普通ってないよねえ#地球温暖化を考える。

次男が言った。

「なんで、コロナの時代に入っちゃったんだろう。

前みたいに普通にばあばのおうちに遊びに行きたい。」

 

「そうだねえ、会いたいねえ。我慢してて、えらいねえ。」

作業をしながらだったから、深く受け止めてもやらないで、私は答えた。

 

一方長男は、適当に共感する私とはちょっと違うコメントをした。

「でもさ、昔は戦争を我慢してたんだよね。今よりやだな、おれ。川に水くみに行くのも普通だったってひいば言ってたし。今それが普通の国もあるよ。ねえ、普通って、ないよねえ?」

 

ひいばというのは、私の祖母のことで

帰省するたびに子どもたちをかわいがってくれて

戦争の話や、昔ながらの知恵や自然での遊びを教えてくれる人。

もうしばらく会えていないけれど、長男はよくひいばに教わったことを話す。

 

 

長男の意見をきいて「ねえ、お兄ちゃんが言ったのどういういみ―?」と私に聞いた次男は、

説明を求めたわりには、すぐに興味をなくしてどこかへ行ってしまった。

 

とはいえ私も、長男の言ったことを理解するのに少し時間が必要だった。

「普通って、ないよねえ」

この発言が深いことに気がついたときには、一瞬、鳥肌がたった。

◆ 提供情報 ◆

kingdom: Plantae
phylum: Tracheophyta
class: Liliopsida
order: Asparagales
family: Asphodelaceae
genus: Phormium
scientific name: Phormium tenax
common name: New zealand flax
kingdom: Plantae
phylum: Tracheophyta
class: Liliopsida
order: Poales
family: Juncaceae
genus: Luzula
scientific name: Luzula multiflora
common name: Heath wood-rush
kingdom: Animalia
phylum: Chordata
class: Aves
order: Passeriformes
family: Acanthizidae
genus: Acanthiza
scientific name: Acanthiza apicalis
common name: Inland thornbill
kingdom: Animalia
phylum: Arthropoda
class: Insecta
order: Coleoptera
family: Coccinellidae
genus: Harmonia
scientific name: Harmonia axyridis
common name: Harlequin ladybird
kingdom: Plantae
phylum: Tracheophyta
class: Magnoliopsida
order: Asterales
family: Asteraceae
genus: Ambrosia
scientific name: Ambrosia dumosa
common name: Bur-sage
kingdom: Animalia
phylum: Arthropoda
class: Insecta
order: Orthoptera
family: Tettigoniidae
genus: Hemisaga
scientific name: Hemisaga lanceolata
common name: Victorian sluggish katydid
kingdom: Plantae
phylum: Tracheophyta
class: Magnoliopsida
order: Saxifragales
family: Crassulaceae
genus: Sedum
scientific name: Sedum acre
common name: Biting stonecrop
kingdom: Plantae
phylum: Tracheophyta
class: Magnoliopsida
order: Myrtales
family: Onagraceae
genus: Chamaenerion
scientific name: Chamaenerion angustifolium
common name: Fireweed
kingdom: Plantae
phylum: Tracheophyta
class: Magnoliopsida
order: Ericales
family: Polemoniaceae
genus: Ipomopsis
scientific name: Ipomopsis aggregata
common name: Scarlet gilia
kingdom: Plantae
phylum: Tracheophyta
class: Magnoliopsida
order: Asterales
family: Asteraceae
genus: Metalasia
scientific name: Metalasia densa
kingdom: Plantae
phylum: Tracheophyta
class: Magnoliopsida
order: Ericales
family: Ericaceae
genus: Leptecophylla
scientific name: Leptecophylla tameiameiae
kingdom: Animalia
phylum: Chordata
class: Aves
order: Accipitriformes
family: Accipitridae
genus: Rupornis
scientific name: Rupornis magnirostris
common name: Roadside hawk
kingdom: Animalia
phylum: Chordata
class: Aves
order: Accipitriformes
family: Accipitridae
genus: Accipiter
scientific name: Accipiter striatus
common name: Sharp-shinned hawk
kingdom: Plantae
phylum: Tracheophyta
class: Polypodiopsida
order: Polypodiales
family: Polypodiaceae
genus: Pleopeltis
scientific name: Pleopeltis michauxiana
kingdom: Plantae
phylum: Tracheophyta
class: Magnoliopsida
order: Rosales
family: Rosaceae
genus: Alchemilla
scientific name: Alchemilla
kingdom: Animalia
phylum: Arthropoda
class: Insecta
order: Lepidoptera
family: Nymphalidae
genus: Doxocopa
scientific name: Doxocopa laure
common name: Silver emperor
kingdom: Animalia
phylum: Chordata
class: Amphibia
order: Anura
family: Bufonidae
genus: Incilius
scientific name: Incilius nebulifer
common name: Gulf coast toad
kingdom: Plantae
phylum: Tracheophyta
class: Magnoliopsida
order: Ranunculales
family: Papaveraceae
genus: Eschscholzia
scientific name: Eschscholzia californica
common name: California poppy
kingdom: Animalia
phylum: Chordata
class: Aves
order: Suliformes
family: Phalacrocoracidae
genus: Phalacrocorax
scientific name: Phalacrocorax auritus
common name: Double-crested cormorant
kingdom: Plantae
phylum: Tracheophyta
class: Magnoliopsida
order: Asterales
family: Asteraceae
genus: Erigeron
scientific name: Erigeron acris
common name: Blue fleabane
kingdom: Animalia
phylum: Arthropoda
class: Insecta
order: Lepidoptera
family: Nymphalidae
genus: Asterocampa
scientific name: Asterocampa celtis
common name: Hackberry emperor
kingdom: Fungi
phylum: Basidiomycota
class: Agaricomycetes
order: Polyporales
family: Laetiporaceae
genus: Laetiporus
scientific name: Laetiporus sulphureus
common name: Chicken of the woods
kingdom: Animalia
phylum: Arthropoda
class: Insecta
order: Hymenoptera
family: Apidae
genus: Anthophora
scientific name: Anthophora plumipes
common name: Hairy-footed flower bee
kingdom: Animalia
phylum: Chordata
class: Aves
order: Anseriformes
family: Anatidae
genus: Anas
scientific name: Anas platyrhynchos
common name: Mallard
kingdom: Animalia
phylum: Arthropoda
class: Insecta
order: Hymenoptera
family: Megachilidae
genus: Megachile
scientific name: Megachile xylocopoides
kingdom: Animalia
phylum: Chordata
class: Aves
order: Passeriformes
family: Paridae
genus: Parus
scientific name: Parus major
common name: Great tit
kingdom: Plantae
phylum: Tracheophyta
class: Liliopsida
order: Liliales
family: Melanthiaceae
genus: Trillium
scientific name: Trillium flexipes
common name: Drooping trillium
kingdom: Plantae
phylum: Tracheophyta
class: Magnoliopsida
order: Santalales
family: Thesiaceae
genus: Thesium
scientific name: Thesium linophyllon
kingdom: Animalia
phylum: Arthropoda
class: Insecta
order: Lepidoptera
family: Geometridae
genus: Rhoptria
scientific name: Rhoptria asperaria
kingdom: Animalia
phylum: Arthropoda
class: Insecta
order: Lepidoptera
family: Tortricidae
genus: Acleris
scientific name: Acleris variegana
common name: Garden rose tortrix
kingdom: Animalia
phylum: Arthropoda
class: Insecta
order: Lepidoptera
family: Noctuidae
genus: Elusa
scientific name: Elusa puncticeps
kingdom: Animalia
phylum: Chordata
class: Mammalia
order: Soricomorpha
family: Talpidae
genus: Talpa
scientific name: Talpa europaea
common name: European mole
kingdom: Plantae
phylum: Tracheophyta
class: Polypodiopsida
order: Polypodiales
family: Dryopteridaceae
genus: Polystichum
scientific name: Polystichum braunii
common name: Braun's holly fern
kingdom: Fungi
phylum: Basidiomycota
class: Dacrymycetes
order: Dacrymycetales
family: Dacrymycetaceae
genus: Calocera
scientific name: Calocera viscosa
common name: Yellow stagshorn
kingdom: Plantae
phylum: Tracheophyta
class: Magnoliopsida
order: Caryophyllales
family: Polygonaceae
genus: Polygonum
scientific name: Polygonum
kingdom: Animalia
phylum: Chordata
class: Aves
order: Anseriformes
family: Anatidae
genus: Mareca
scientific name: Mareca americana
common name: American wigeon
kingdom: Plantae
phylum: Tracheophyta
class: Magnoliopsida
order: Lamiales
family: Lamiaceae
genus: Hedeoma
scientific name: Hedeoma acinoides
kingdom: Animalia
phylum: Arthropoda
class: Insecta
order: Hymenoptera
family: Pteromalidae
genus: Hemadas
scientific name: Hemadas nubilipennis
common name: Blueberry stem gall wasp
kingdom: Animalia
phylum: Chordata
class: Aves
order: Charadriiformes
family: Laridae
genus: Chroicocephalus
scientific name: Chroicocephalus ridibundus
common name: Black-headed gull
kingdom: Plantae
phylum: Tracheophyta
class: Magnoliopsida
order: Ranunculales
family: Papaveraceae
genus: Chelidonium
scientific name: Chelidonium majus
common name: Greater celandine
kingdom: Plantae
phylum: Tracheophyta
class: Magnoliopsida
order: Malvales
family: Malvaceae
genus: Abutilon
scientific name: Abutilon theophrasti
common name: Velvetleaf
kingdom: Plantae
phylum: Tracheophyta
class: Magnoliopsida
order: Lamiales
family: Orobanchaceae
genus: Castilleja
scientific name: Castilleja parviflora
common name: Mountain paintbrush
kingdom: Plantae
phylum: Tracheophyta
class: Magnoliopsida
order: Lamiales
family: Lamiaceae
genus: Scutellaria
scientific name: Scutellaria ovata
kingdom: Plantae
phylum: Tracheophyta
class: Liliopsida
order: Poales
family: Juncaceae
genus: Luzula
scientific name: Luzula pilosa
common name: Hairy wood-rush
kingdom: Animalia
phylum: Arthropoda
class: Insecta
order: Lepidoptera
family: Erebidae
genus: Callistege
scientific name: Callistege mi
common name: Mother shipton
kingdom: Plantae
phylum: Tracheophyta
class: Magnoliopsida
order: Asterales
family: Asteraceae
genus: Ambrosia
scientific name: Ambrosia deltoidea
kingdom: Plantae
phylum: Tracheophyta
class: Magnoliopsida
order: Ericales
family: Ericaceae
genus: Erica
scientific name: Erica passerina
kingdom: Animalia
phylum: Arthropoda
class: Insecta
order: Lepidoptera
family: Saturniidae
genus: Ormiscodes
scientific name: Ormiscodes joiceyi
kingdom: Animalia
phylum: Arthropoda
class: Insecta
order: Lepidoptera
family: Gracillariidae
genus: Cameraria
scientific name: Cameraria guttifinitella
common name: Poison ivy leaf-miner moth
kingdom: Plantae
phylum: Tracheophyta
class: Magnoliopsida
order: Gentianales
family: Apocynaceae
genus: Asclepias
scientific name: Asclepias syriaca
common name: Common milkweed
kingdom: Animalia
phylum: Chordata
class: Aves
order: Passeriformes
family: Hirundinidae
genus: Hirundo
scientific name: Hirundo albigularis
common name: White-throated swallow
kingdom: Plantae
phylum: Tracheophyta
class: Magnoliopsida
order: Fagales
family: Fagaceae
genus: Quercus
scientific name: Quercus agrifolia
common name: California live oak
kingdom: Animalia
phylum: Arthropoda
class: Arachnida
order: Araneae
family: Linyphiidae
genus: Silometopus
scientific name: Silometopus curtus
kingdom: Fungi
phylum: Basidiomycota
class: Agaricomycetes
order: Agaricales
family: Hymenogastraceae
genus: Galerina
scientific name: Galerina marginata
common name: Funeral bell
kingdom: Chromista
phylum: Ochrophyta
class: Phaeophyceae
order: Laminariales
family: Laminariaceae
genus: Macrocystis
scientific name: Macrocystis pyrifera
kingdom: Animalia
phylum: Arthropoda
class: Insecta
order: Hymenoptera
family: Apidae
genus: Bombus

◆ 練習問題 1 ◆
兄弟の会話の抜粋のうち、「一方長男は、適当に共感する私とはちょっと違うコメントをした。」を含む言葉で始まり「もうしばらく会えていないけれど、長男はよくひいばに教わったことを話す。」で終わる部分を、一字も変えずにそのまま繰り返して書いてください。
◆ 練習問題 2 ◆
兄弟の会話の抜粋について、次の問いに答えてください。
(a) ひいばによると、昔は川に何をしに行くのが普通だったか。
(b) ひいばとは誰のことか。
(c) 長男の発言が深いことに気づいたとき、「私」にはどんなことが起こったか。
◆ 練習問題 3 ◆
兄弟の会話の抜粋の最後の文に続けて、文章を再開して書き進めてください。

◆ 解答結果 1 ◆
一方長男は、適当に共感する私とはちょっと違うコメントをした。

「でもさ、昔は戦争を我慢してたんだよね。今よりやだな、おれ。川に水くみに行くのも普通だったってひいば言ってたし。今それが普通の国もあるよ。ねえ、普通って、ないよねえ?」

 

ひいばというのは、私の祖母のことで

帰省するたびに子どもたちをかわいがってくれて

戦争の話や、昔ながらの知恵や自然での遊びを教えてくれる人。

もうしばらく会えていないけれど、長男はよくひいばに教わったことを話す。

◆ 解答結果 2 ◆
(a) 水くみ
(b) 「私」の祖母
(c) 一瞬、鳥肌がたった。

◆ 解答結果 3 ◆
 

長男は、少し変わっている。

私にはできないユニークな発想をする。

だから、こちらが常識的な答えを求めてしまっているときや余裕のない時なんかは、彼を責めてしまうことがよくある。

「お願いだから普通にして」

「みんなはこうしてるのに」

「当たり前でしょう、どうしてわからないの」

 

 

あとで落ち着いてからよく考えてみると、物事をとらえる切り口が違うだけなのに、

私は自分だけが正しいような叱り方をしてしまっていたことに気がつき、反省したりする。

それに加えて彼の発想は誰に対しても平等で邪気がなく、驚かされることが多い。

 

彼は、「普通」の基準は人によって違うということをわかっている。

「他の人(例えば私)から押し付けられる普通」と「自分にとっての普通」が同じものではないという経験が多くあるからなのかもしれない。

 

大人が社会やそれぞれの常識に当てはめようとするせいで

彼が生きづらさを感じることはとても多いように思う。

本当に悪いことをしているわけではないのに、

「自分の普通」でいることを否定される。

 

 

長男は「どうやら『自分の普通』がみんなのそれと同じではない」と悟り、

それでもなんとか「一人ひとりの持っている普通」や「時代や場所によって違う普通」を認めようとする。

誰のことも否定しないし、興味をもって受け入れる。

「それがその人にとっての普通なんだから」って、よく言う。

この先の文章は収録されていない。